Nancy made a choking, screaming sound.
“Easy,” Sam said. “Just take it easy. We’ll get you some help.”
But the guy didn’t care.
Run down, head sheared open, he still sat up, one cold hand grabbing Sam by the hair, pulling him forward. Before Sam could do much more than protest, the guy’s mouth was at his throat, teeth digging in through skin, finding the carotid and severing it.
Sam let go with a scream—high, despairing, and hopeless.
There was suddenly blood everywhere, pooling, fountaining, and spraying. Nancy was screaming and maybe Ben was, too. Sam, however, wasn’t doing anything now but bleeding to death.

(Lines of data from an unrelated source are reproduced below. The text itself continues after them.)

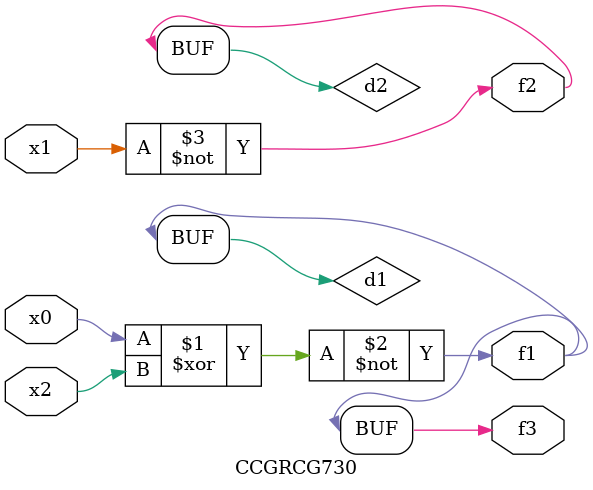
<source format=v>
module CCGRCG730(
	input x0, x1, x2,
	output f1, f2, f3
);

	wire d1, d2, d3;

	xnor (d1, x0, x2);
	nand (d2, x1);
	nor (d3, x1, x2);
	assign f1 = d1;
	assign f2 = d2;
	assign f3 = d1;
endmodule

</source>
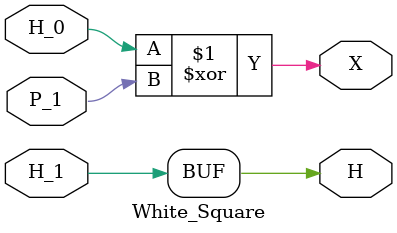
<source format=v>
module White_Square (
    output X,H,
    input H_0,P_1,H_1
);

assign H = H_1;

//wire w1;
//or  WS1 (w1,P_1,H_0);
xor WS2 (X,H_0,P_1);
    
endmodule
</source>
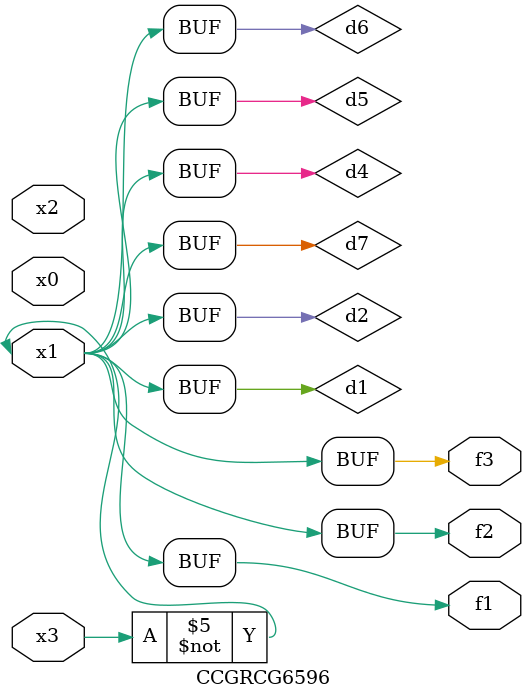
<source format=v>
module CCGRCG6596(
	input x0, x1, x2, x3,
	output f1, f2, f3
);

	wire d1, d2, d3, d4, d5, d6, d7;

	not (d1, x3);
	buf (d2, x1);
	xnor (d3, d1, d2);
	nor (d4, d1);
	buf (d5, d1, d2);
	buf (d6, d4, d5);
	nand (d7, d4);
	assign f1 = d6;
	assign f2 = d7;
	assign f3 = d6;
endmodule

</source>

Ben moved quickly, coming up fast and giving the guy’s head a punt to get him off Sam. He rolled to the side, making gurgling sounds, his face black with fresh blood. Incredible. Impossible. It just couldn’t be, none of it could be.

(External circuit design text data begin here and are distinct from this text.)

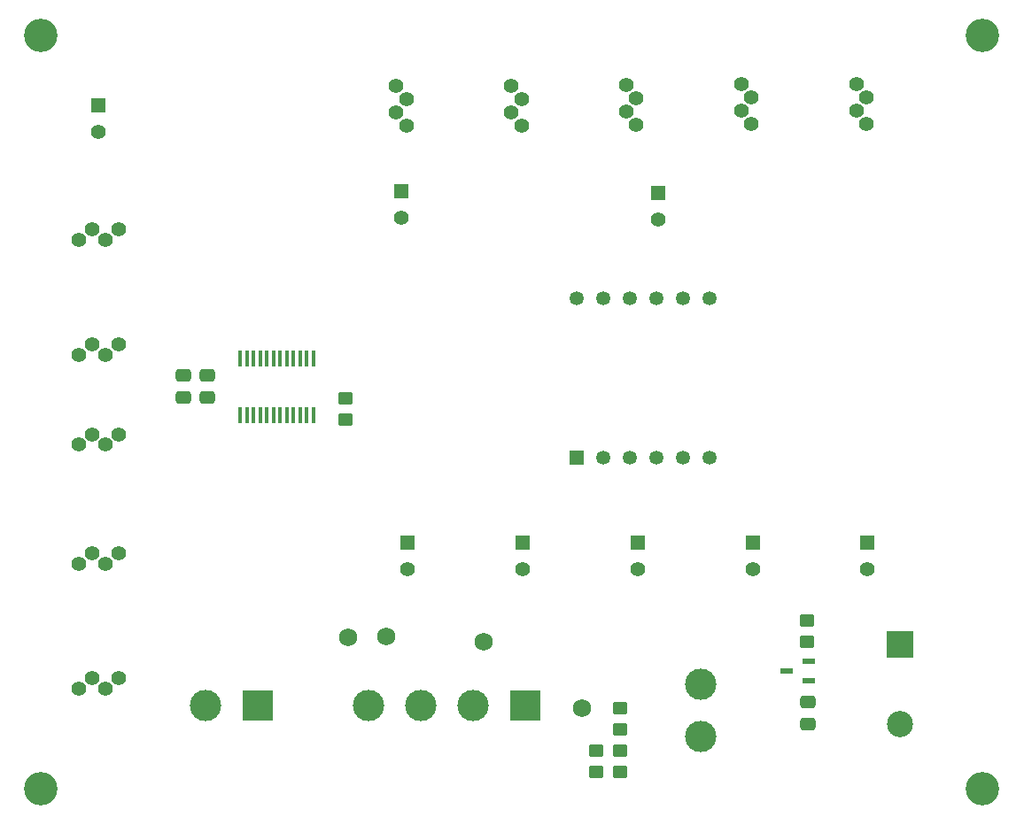
<source format=gbr>
%TF.GenerationSoftware,KiCad,Pcbnew,6.0.10-86aedd382b~118~ubuntu18.04.1*%
%TF.CreationDate,2024-06-09T23:27:39-03:00*%
%TF.ProjectId,salt_ihm,73616c74-5f69-4686-9d2e-6b696361645f,1.5*%
%TF.SameCoordinates,Original*%
%TF.FileFunction,Soldermask,Bot*%
%TF.FilePolarity,Negative*%
%FSLAX46Y46*%
G04 Gerber Fmt 4.6, Leading zero omitted, Abs format (unit mm)*
G04 Created by KiCad (PCBNEW 6.0.10-86aedd382b~118~ubuntu18.04.1) date 2024-06-09 23:27:39*
%MOMM*%
%LPD*%
G01*
G04 APERTURE LIST*
G04 Aperture macros list*
%AMRoundRect*
0 Rectangle with rounded corners*
0 $1 Rounding radius*
0 $2 $3 $4 $5 $6 $7 $8 $9 X,Y pos of 4 corners*
0 Add a 4 corners polygon primitive as box body*
4,1,4,$2,$3,$4,$5,$6,$7,$8,$9,$2,$3,0*
0 Add four circle primitives for the rounded corners*
1,1,$1+$1,$2,$3*
1,1,$1+$1,$4,$5*
1,1,$1+$1,$6,$7*
1,1,$1+$1,$8,$9*
0 Add four rect primitives between the rounded corners*
20,1,$1+$1,$2,$3,$4,$5,0*
20,1,$1+$1,$4,$5,$6,$7,0*
20,1,$1+$1,$6,$7,$8,$9,0*
20,1,$1+$1,$8,$9,$2,$3,0*%
G04 Aperture macros list end*
%ADD10C,1.400000*%
%ADD11R,1.400000X1.400000*%
%ADD12C,3.000000*%
%ADD13C,3.200000*%
%ADD14R,1.350000X1.350000*%
%ADD15C,1.350000*%
%ADD16R,0.435000X1.495000*%
%ADD17R,2.500000X2.500000*%
%ADD18C,2.500000*%
%ADD19RoundRect,0.250000X0.475000X-0.337500X0.475000X0.337500X-0.475000X0.337500X-0.475000X-0.337500X0*%
%ADD20C,1.734000*%
%ADD21RoundRect,0.250000X-0.450000X0.350000X-0.450000X-0.350000X0.450000X-0.350000X0.450000X0.350000X0*%
%ADD22R,3.000000X3.000000*%
%ADD23RoundRect,0.250000X0.450000X-0.350000X0.450000X0.350000X-0.450000X0.350000X-0.450000X-0.350000X0*%
%ADD24R,1.250000X0.600000*%
G04 APERTURE END LIST*
D10*
%TO.C,LED5*%
X129405000Y-113500000D03*
X128135000Y-114500000D03*
X126865000Y-113500000D03*
X125595000Y-114500000D03*
%TD*%
%TO.C,LED11*%
X200900000Y-72391000D03*
X199900000Y-71121000D03*
X200900000Y-69851000D03*
X199900000Y-68581000D03*
%TD*%
D11*
%TO.C,LED12*%
X156400000Y-78900000D03*
D10*
X156400000Y-81440000D03*
%TD*%
D11*
%TO.C,LED18*%
X201000000Y-112500000D03*
D10*
X201000000Y-115040000D03*
%TD*%
D12*
%TO.C,S1*%
X185000000Y-126000000D03*
X185000000Y-131000000D03*
%TD*%
D11*
%TO.C,LED14*%
X157000000Y-112500000D03*
D10*
X157000000Y-115040000D03*
%TD*%
%TO.C,LED2*%
X129405000Y-82500000D03*
X128135000Y-83500000D03*
X126865000Y-82500000D03*
X125595000Y-83500000D03*
%TD*%
%TO.C,LED8*%
X167900000Y-72605000D03*
X166900000Y-71335000D03*
X167900000Y-70065000D03*
X166900000Y-68795000D03*
%TD*%
D11*
%TO.C,LED13*%
X181000000Y-79000000D03*
D10*
X181000000Y-81540000D03*
%TD*%
D11*
%TO.C,LED17*%
X190000000Y-112500000D03*
D10*
X190000000Y-115040000D03*
%TD*%
D11*
%TO.C,LED15*%
X168000000Y-112500000D03*
D10*
X168000000Y-115040000D03*
%TD*%
%TO.C,LED6*%
X129405000Y-125400000D03*
X128135000Y-126400000D03*
X126865000Y-125400000D03*
X125595000Y-126400000D03*
%TD*%
D11*
%TO.C,LED1*%
X127500000Y-70670000D03*
D10*
X127500000Y-73210000D03*
%TD*%
D13*
%TO.C,H4*%
X212000000Y-136000000D03*
%TD*%
D11*
%TO.C,LED16*%
X179000000Y-112500000D03*
D10*
X179000000Y-115040000D03*
%TD*%
D13*
%TO.C,H1*%
X122000000Y-64000000D03*
%TD*%
D14*
%TO.C,DS1*%
X173150000Y-104320000D03*
D15*
X175690000Y-104320000D03*
X178230000Y-104320000D03*
X180770000Y-104320000D03*
X183310000Y-104320000D03*
X185850000Y-104320000D03*
X185850000Y-89080000D03*
X183310000Y-89080000D03*
X180770000Y-89080000D03*
X178230000Y-89080000D03*
X175690000Y-89080000D03*
X173150000Y-89080000D03*
%TD*%
D10*
%TO.C,LED10*%
X189900000Y-72405000D03*
X188900000Y-71135000D03*
X189900000Y-69865000D03*
X188900000Y-68595000D03*
%TD*%
D13*
%TO.C,H2*%
X212000000Y-64000000D03*
%TD*%
D10*
%TO.C,LED9*%
X178900000Y-72505000D03*
X177900000Y-71235000D03*
X178900000Y-69965000D03*
X177900000Y-68695000D03*
%TD*%
%TO.C,LED7*%
X156900000Y-72605000D03*
X155900000Y-71335000D03*
X156900000Y-70065000D03*
X155900000Y-68795000D03*
%TD*%
%TO.C,LED3*%
X129405000Y-93500000D03*
X128135000Y-94500000D03*
X126865000Y-93500000D03*
X125595000Y-94500000D03*
%TD*%
D13*
%TO.C,H3*%
X122000000Y-136000000D03*
%TD*%
D10*
%TO.C,LED4*%
X129405000Y-102116000D03*
X128135000Y-103116000D03*
X126865000Y-102116000D03*
X125595000Y-103116000D03*
%TD*%
D16*
%TO.C,IC1*%
X141034000Y-94834000D03*
X141668000Y-94834000D03*
X142304000Y-94834000D03*
X142938000Y-94834000D03*
X143574000Y-94834000D03*
X144208000Y-94834000D03*
X144844000Y-94834000D03*
X145478000Y-94834000D03*
X146114000Y-94834000D03*
X146748000Y-94834000D03*
X147384000Y-94834000D03*
X148018000Y-94834000D03*
X148018000Y-100238000D03*
X147384000Y-100238000D03*
X146748000Y-100238000D03*
X146114000Y-100238000D03*
X145478000Y-100238000D03*
X144844000Y-100238000D03*
X144208000Y-100238000D03*
X143574000Y-100238000D03*
X142938000Y-100238000D03*
X142304000Y-100238000D03*
X141668000Y-100238000D03*
X141034000Y-100238000D03*
%TD*%
D17*
%TO.C,LS1*%
X204112000Y-122200000D03*
D18*
X204112000Y-129800000D03*
%TD*%
D19*
%TO.C,C1*%
X195326000Y-129815500D03*
X195326000Y-127740500D03*
%TD*%
D20*
%TO.C,TP2*%
X164338000Y-121920000D03*
%TD*%
%TO.C,TP1*%
X173736000Y-128270000D03*
%TD*%
D21*
%TO.C,R1*%
X195222000Y-119952000D03*
X195222000Y-121952000D03*
%TD*%
D20*
%TO.C,TP4*%
X151310000Y-121500000D03*
%TD*%
D21*
%TO.C,R2*%
X177300000Y-128300000D03*
X177300000Y-130300000D03*
%TD*%
D19*
%TO.C,C2*%
X135636000Y-98577500D03*
X135636000Y-96502500D03*
%TD*%
%TO.C,C3*%
X137890000Y-98573500D03*
X137890000Y-96498500D03*
%TD*%
D22*
%TO.C,J1*%
X142708000Y-128076000D03*
D12*
X137708000Y-128076000D03*
%TD*%
D23*
%TO.C,R3*%
X177300000Y-134364000D03*
X177300000Y-132364000D03*
%TD*%
D20*
%TO.C,TP3*%
X155010000Y-121440000D03*
%TD*%
D21*
%TO.C,R5*%
X151070000Y-98680000D03*
X151070000Y-100680000D03*
%TD*%
D24*
%TO.C,Q1*%
X195377000Y-123807000D03*
X195377000Y-125717000D03*
X193277000Y-124762000D03*
%TD*%
D23*
%TO.C,R4*%
X175014000Y-134364000D03*
X175014000Y-132364000D03*
%TD*%
D22*
%TO.C,J2*%
X168282000Y-128076000D03*
D12*
X163282000Y-128076000D03*
X158282000Y-128076000D03*
X153282000Y-128076000D03*
%TD*%
M02*

</source>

Sam was curled up on the pavement, his body wracked with awful spasms. Ben went to him, pulled him up, but his brother-in-law was either dead or close to it. He was limp in his arms.

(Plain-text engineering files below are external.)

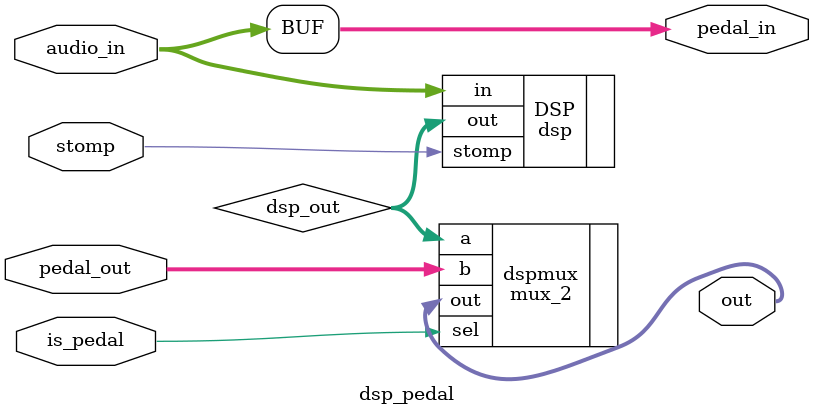
<source format=sv>
module dsp_pedal (input [23:0] pedal_out,
					   input [23:0] audio_in,
						input is_pedal, stomp,
						output logic [23:0] pedal_in,
						output logic [23:0] out);
//internal signals
logic [23:0] dsp_out;
assign pedal_in = audio_in;

dsp DSP (.in(audio_in),.out(dsp_out),.stomp(stomp));
mux_2 dspmux(.a(dsp_out),.b(pedal_out),.sel(is_pedal),.out(out));

endmodule 
</source>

The guy was on his feet now, going for Nancy.
“BEN!” she cried. “JESUS H. CHRIST, BEN! GET HIM OFF ME!”
She was backing away as the crazy bastard came on, grinning and gnashing his teeth, his hands clutching wildly at the air before him. Nancy kicked at him, ducked by him, kept screaming and shouting for Ben to come to her aid.
Ben let Sam slide from his arms, his brain full of alarm bells.
His wife was being attacked, but he was suddenly powerless. Tapped
. That man…Jesus…dead, but walking…no, maybe not dead, but surely not alive in the traditional sense. His gait was jerky, more of a shambling than anything else. Like seeing a scarecrow pull itself from its bracket, limbs spindly, face lifeless, straw and rags imbued with ghastly life.
That’s what this was like.
Not a man, but an effigy almost. Jaws snapping open, inhuman gibbers and glottals coming from his throat as slimy, bloody foam bubbled from his lips.
Ben got to his feet, got his hands on the guy’s shoulders, pulled him back.
The guy spat something cold and gelatinous into his face, took hold of Ben by the arm and flung him away. Ben tumbled across the pavement. Nancy helped him up and they began running towards Cut River.
The dead/living man did not follow.
He watched their retreat and turned to Sam’s body. Still making those horrible sounds, he dragged Sam off into the woods and the night went deathly silent again.
5
Some streets were lit, Lou Frawley saw, while others were completely dark.
Parts of Cut River still had no power. He kept away from these areas. He wanted some shadows, enough to conceal himself in, but not enough to drown him in a sea of clutching white hands.
The farther he went down Chestnut Street, the more he realized how total all this was, how the entire town must have been infected with…with whatever the hell this was.
And it was oh-so-perfect, wasn’t it?
The storm.
The power outage.
Then this.
Almost like it was planned or something.
He saw people from time to time, alone or in groups, but he did not approach them; he didn’t like the way they moved, the aura of menace coming off them.
Wait.
He paused there on the sidewalk. Yes, he could hear them. They were coming.
He dashed into the black mouth of an alley. So dark in there. Maybe they were drawing him in. But he didn’t have a choice—he could see the crazy ones coming now, five or six of them, their eyes shining with evil influence.
He ducked into the alley, crouched behind a dumpster.
He sat there, trembling, his heart doing a drum solo, his face wet with mist.